Trump uderza w Bidena. Stanowcza decyzja prezydenta USA
Donald Trump ogłosił, że uchyla wszystkie rozporządzenia podpisane autopisem za kadencji Joe Bidena. "Nie ma już mocy ani skutków prawnych" - przekazał obecny prezydent Stanów Zjednoczonych.
Najważniejsze informacje:
- Donald Trump anulował dokumenty podpisane przez Joe Bidena za pomocą autopenu.
- Według obecnego prezydenta USA używanie urządzenia do powielania podpisów bez zgody prezydenta jest zakazane.
- Trump zarzuca nielegalne działania osobom z otoczenia Bidena.
Skandal korupcyjny w Ukrainie. Najbliższe otoczenie Zełenskiego pod lupą służb
"Każdy dokument podpisany przez Śpiącego Joe Bidena za pomocą autopenu (urządzenia do powielania podpisów, przyp. red.), co stanowiło około 92 proc. wszystkich dokumentów, zostaje niniejszym uchylony i nie ma już mocy ani skutków prawnych" - napisał Donald Trump na platformie Truth Social.
Dlaczego Trump zdecydował się na taki krok?
Według Trumpa, korzystanie z autopenu bez zgody prezydenta USA jest zakazane, co było jednym z głównych zarzutów wobec administracji Bidena. Stwierdził, że lewicowi działacze, którzy otaczali Bidena w Gabinecie Owalnym, odebrali mu możliwość pełnego wykonywania obowiązków prezydenckich.

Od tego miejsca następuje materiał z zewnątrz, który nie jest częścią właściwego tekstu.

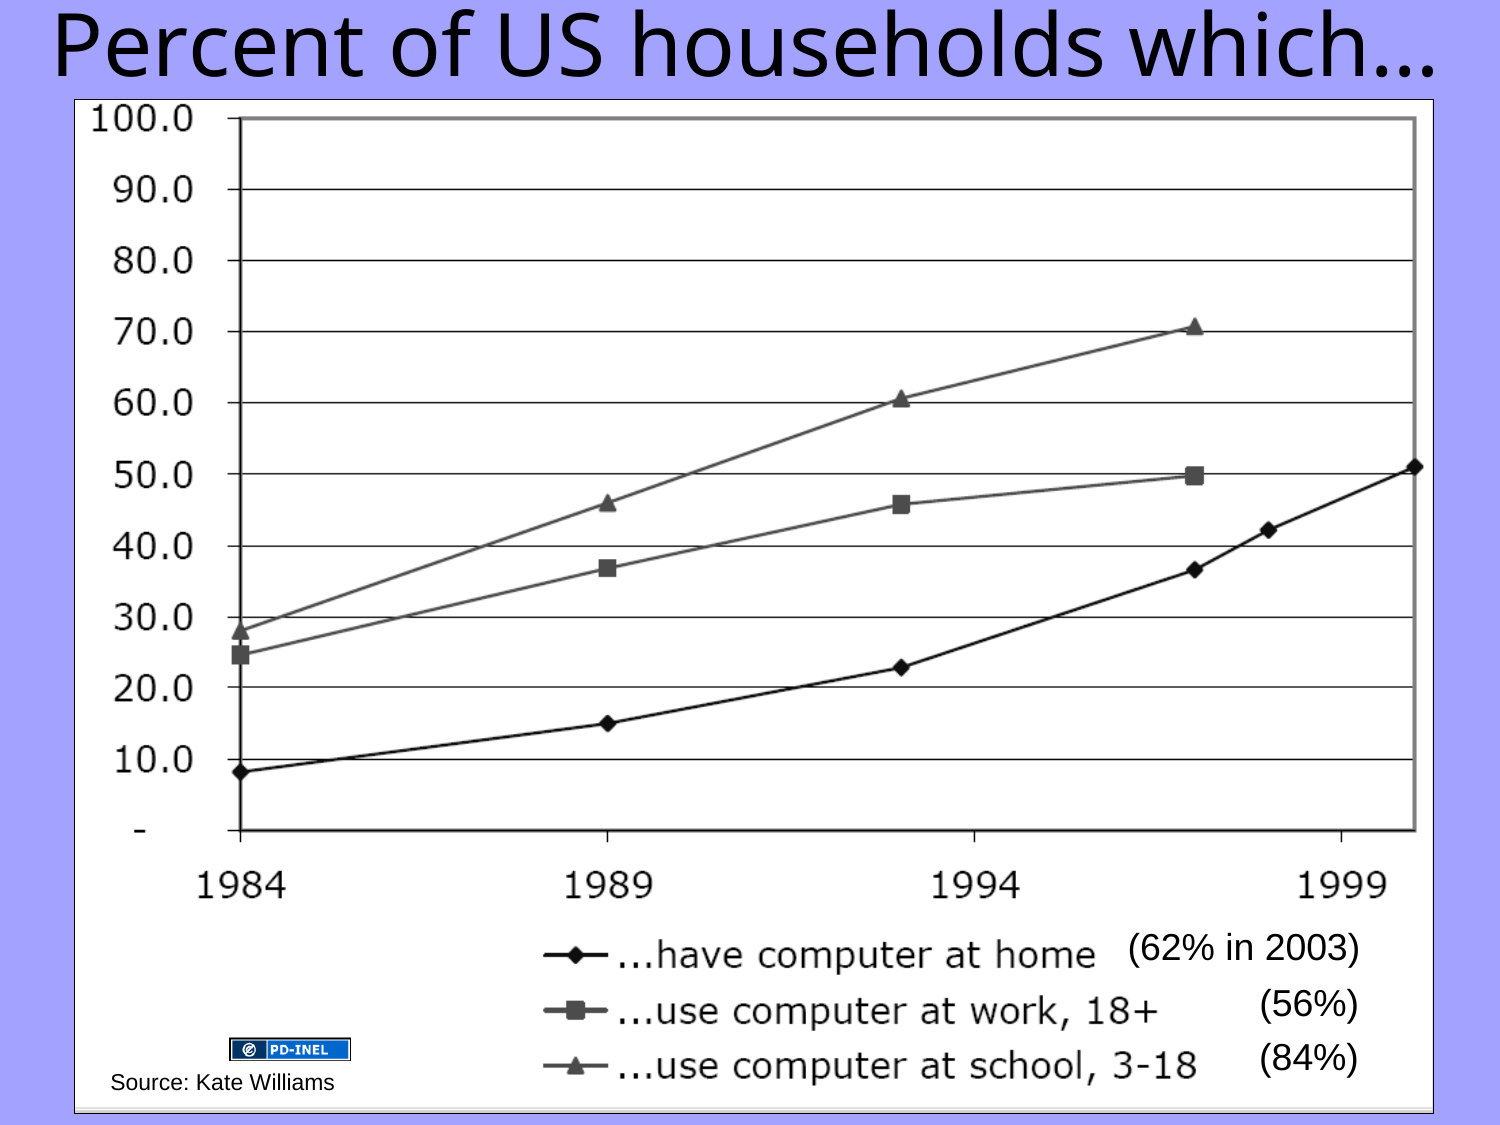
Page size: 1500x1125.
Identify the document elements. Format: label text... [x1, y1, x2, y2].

text_box (56%) [1244, 976, 1375, 1032]
text_box (62% in 2003) [1112, 914, 1376, 976]
title Percent of US households which… [0, 0, 1495, 136]
text_box Source: Kate Williams [74, 1062, 350, 1100]
text_box (84%) [1244, 1032, 1374, 1086]
picture [75, 136, 1433, 1113]
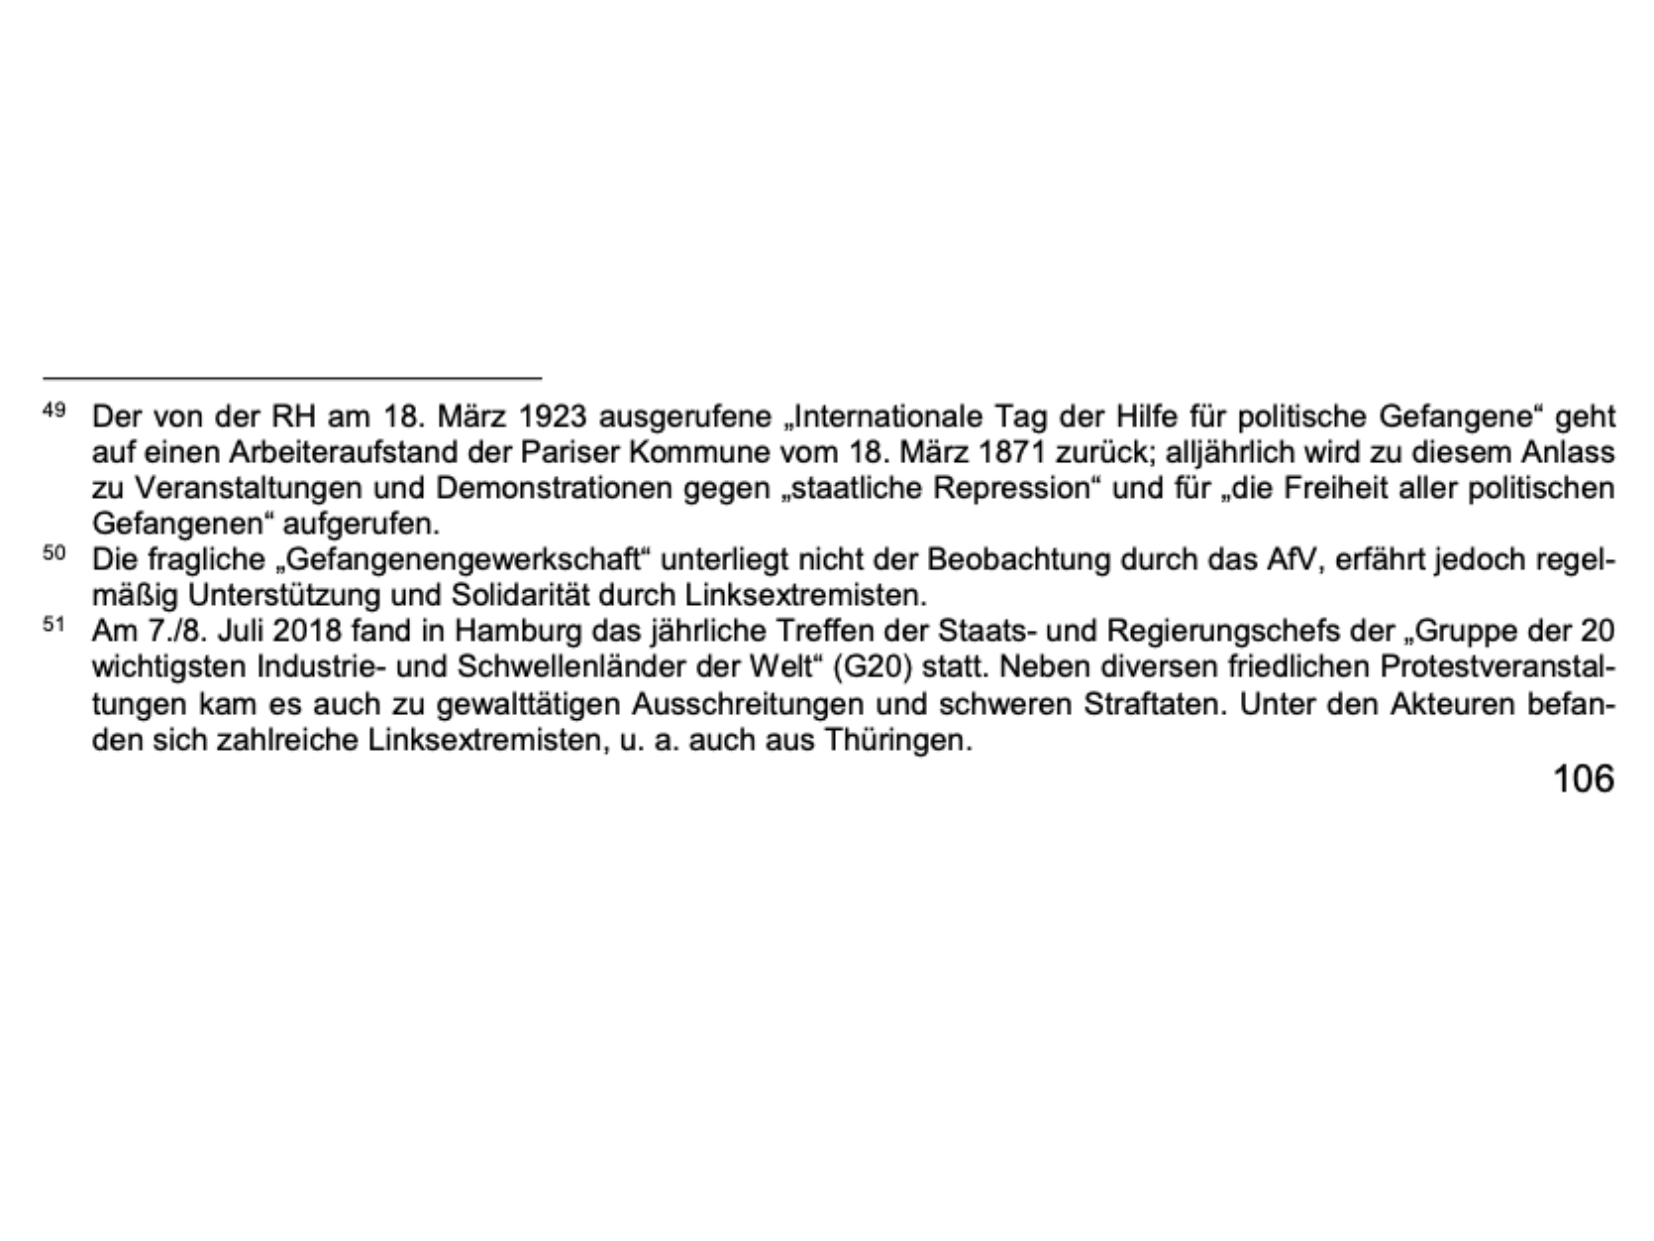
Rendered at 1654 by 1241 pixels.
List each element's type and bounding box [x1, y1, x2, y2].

picture [0, 350, 1654, 842]
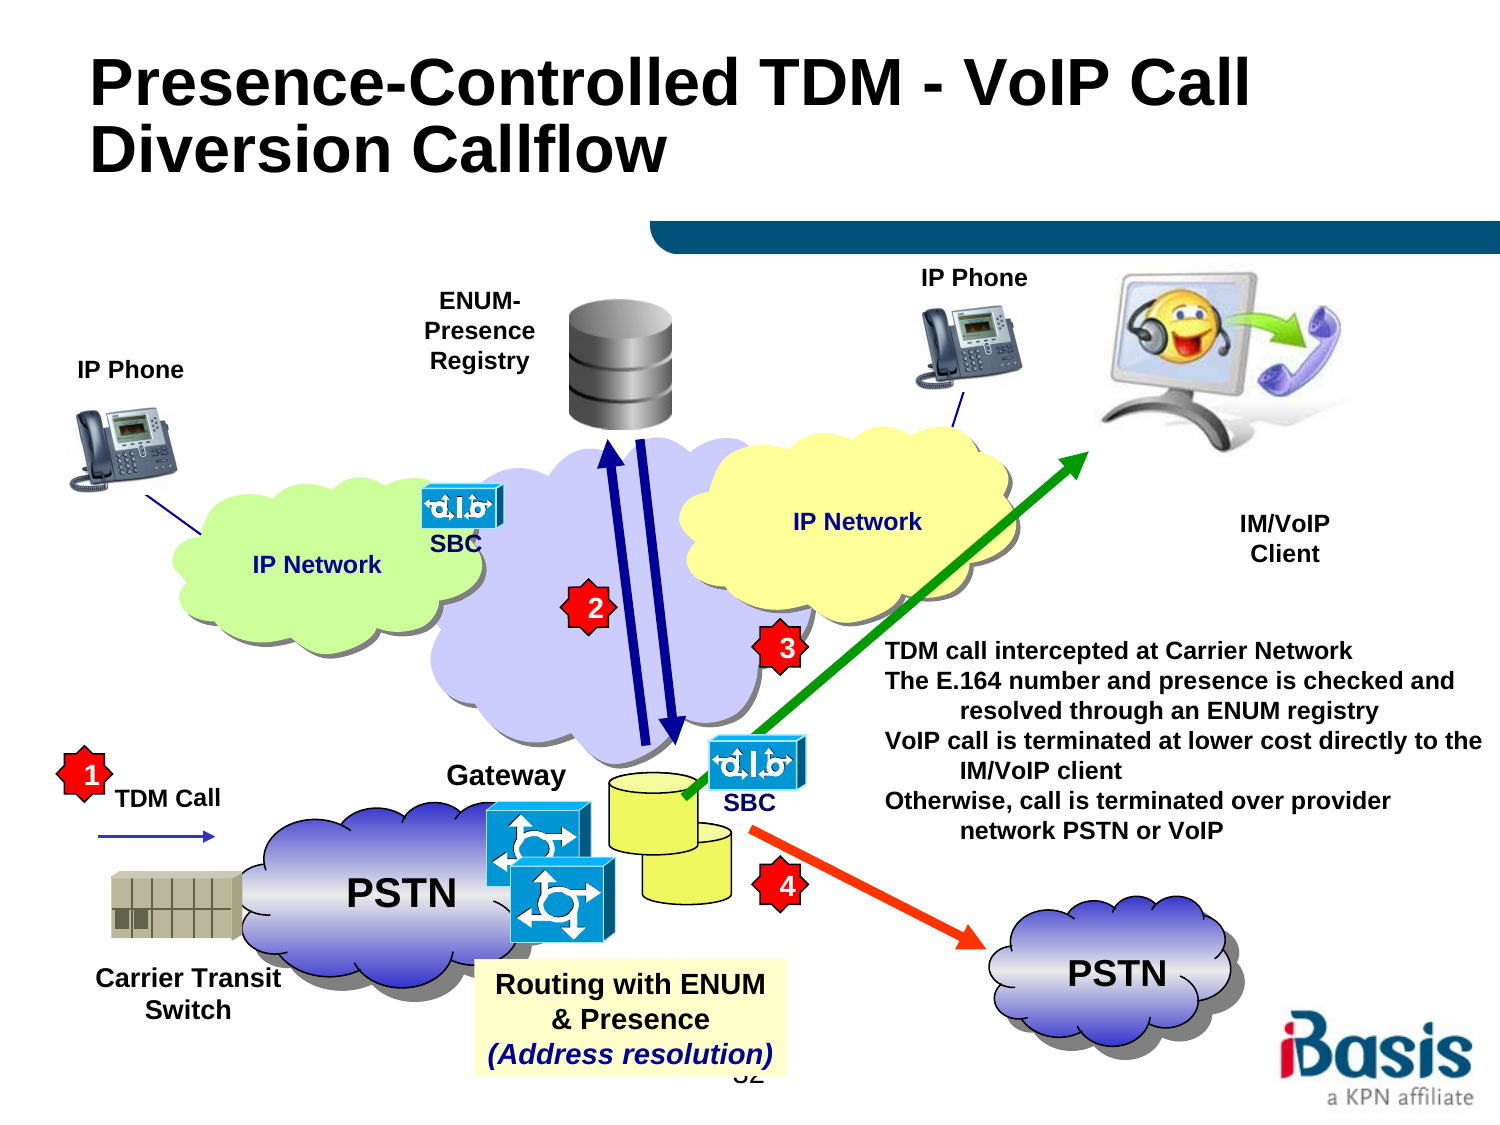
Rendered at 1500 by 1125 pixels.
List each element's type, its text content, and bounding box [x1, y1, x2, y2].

Donald Trump określił działania związane z wykorzystaniem autopenu jako nielegalne i stwierdził, że Joe Biden nie uczestniczył osobiście w procesie podpisywania dokumentów tym urządzeniem.
"Niniejszym anuluję wszystkie rozporządzenia wykonawcze i wszystko inne, co nie zostało bezpośrednio podpisane przez nieuczciwego Joe Bidena, ponieważ osoby obsługujące autopen działały nielegalnie. Joe Biden nie był zaangażowany w proces (z wykorzystaniem) autopenu, a jeśli mówi, że był, zostanie oskarżony o krzywoprzysięstwo. Dziękuję za uwagę!" - głosi wpis prezydenta USA
Biden był prezydentem USA w latach 2021-2025. W bieżącym roku pierwotnie zamierzał walczyć o reelekcję, jednak na kilka miesięcy przed wyborami wycofał się z "wyścigu" o fotel głowy państwa.